You can enable notifications by configuring a script that is run whenever the agent finishes a turn. The notify documentation includes a detailed example that explains how to get desktop notifications via terminal-notifier on macOS. When Codex detects that it is running under WSL 2 inside Windows Terminal (WT_SESSION is set), the TUI automatically falls back to native Windows toast notifications so approval prompts and completed turns surface even though Windows Terminal does not implement OSC 9.

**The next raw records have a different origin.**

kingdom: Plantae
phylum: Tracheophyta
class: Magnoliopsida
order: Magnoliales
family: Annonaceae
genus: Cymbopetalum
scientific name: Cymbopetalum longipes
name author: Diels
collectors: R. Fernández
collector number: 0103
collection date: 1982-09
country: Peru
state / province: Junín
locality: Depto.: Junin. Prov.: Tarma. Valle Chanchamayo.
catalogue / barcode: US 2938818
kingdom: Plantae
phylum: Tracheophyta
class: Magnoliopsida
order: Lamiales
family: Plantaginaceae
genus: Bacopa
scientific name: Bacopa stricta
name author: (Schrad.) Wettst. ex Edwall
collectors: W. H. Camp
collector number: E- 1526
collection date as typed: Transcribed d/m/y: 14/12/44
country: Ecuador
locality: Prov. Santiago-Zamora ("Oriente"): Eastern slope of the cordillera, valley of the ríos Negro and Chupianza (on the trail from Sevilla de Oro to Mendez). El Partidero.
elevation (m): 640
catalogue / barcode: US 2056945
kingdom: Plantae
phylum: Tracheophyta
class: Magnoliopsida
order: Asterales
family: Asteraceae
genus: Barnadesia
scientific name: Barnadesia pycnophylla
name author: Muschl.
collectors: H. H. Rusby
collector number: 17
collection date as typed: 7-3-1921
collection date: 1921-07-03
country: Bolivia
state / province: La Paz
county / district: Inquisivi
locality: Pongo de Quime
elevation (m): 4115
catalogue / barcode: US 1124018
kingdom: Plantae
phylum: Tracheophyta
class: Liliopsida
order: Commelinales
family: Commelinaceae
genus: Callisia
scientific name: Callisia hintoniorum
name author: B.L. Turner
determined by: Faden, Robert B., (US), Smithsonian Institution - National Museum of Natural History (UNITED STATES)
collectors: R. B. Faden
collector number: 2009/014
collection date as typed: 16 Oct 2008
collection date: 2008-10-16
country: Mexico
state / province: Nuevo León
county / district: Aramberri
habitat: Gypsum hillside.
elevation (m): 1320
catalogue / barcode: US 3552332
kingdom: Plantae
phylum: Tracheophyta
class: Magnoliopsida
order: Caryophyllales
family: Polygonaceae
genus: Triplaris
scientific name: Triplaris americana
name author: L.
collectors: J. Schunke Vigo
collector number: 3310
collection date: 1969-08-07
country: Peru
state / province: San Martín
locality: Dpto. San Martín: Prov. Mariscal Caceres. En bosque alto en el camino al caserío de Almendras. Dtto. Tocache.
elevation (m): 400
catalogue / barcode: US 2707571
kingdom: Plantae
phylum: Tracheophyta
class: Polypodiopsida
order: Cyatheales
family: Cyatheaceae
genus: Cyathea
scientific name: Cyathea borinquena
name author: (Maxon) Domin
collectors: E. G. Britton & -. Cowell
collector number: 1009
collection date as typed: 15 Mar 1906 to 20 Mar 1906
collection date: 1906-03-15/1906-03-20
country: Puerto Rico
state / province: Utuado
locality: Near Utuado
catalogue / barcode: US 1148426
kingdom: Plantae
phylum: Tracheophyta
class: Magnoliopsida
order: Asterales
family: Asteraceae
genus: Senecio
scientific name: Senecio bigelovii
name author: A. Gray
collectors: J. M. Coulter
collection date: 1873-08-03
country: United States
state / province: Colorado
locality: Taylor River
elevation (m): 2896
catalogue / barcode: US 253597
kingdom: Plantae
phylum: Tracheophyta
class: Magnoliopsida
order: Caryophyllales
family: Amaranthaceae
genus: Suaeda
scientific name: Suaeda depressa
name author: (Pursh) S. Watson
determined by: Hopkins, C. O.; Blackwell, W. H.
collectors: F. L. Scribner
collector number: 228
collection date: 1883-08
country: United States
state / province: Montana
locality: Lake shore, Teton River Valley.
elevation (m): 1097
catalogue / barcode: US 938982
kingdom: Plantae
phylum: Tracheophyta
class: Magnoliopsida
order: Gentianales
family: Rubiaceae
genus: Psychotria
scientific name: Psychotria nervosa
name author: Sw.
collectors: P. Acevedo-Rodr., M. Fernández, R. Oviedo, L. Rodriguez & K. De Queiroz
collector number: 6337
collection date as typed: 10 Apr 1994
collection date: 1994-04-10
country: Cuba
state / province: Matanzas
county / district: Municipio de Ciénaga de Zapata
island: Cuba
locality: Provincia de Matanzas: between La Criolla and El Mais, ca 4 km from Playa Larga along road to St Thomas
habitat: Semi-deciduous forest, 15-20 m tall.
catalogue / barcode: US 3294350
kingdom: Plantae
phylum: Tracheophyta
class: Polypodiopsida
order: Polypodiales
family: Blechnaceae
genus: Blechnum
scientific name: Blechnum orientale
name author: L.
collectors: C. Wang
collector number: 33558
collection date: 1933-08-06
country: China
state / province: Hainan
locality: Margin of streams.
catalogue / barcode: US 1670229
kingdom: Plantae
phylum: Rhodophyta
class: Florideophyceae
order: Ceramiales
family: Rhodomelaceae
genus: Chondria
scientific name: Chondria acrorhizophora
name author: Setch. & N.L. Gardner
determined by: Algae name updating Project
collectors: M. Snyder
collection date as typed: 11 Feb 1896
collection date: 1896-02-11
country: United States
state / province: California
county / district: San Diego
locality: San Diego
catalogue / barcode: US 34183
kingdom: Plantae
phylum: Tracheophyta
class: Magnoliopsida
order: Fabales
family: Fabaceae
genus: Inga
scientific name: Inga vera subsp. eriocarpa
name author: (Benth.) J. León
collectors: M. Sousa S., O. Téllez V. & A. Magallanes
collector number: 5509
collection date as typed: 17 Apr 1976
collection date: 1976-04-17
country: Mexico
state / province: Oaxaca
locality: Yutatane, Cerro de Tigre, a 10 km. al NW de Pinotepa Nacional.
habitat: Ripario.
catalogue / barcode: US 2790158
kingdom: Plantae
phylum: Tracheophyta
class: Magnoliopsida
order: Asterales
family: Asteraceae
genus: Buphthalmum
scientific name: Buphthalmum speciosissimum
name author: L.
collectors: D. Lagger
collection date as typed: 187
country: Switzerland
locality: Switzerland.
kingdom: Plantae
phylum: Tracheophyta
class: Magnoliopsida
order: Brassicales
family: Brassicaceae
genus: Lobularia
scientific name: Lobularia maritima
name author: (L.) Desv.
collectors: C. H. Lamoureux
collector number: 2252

codex exec to run Codex programmatically/non-interactively

To run Codex non-interactively, run codex exec PROMPT (you can also pass the prompt via stdin) and Codex will work on your task until it decides that it is done and exits. If you provide both a prompt argument and piped stdin, Codex appends stdin as a <stdin> block after the prompt so patterns like echo "my output" | codex exec "Summarize this concisely" work naturally. Output is printed to the terminal directly. You can set the RUST_LOG environment variable to see more about what's going on. Use codex exec --ephemeral ... to run without persisting session rollout files to disk.

Experimenting with the Codex Sandbox

To test to see what happens when a command is run under the sandbox provided by Codex, we provide the following subcommands in Codex CLI:

# macOS
codex sandbox macos [--log-denials] [COMMAND]...

# Linux
codex sandbox linux [COMMAND]...

# Windows
codex sandbox windows [COMMAND]...

# Legacy aliases
codex debug seatbelt [--log-denials] [COMMAND]...
codex debug landlock [COMMAND]...

To try a writable legacy sandbox mode with these commands, pass an explicit config override such as -c 'sandbox_mode="workspace-write"'.

Selecting a sandbox policy via --sandbox

The Rust CLI exposes a dedicated --sandbox (-s) flag that lets you pick the sandbox policy without having to reach for the generic -c/--config option:

# Run Codex with the default, read-only sandbox
codex --sandbox read-only

# Allow the agent to write within the current workspace while still blocking network access
codex --sandbox workspace-write

# Danger! Disable sandboxing entirely (only do this if you are already running in a container or other isolated env)
codex --sandbox danger-full-access

The same setting can be persisted in ~/.codex/config.toml via the top-level sandbox_mode = "MODE" key, e.g. sandbox_mode = "workspace-write". In workspace-write, Codex also includes ~/.codex/memories in its writable roots so memory maintenance does not require an extra approval.

Code Organization

This folder is the root of a Cargo workspace. It contains quite a bit of experimental code, but here are the key crates:

  • core/ contains the business logic for Codex. Ultimately, we hope this becomes a library crate that is generally useful for building other Rust/native applications that use Codex.
  • exec/ "headless" CLI for use in automation.
  • tui/ CLI that launches a fullscreen TUI built with Ratatui.
  • cli/ CLI multitool that provides the aforementioned CLIs via subcommands.

If you want to contribute or inspect behavior in detail, start by reading the module-level README.md files under each crate and run the project workspace from the top-level codex-rs directory so shared config, features, and build scripts stay aligned.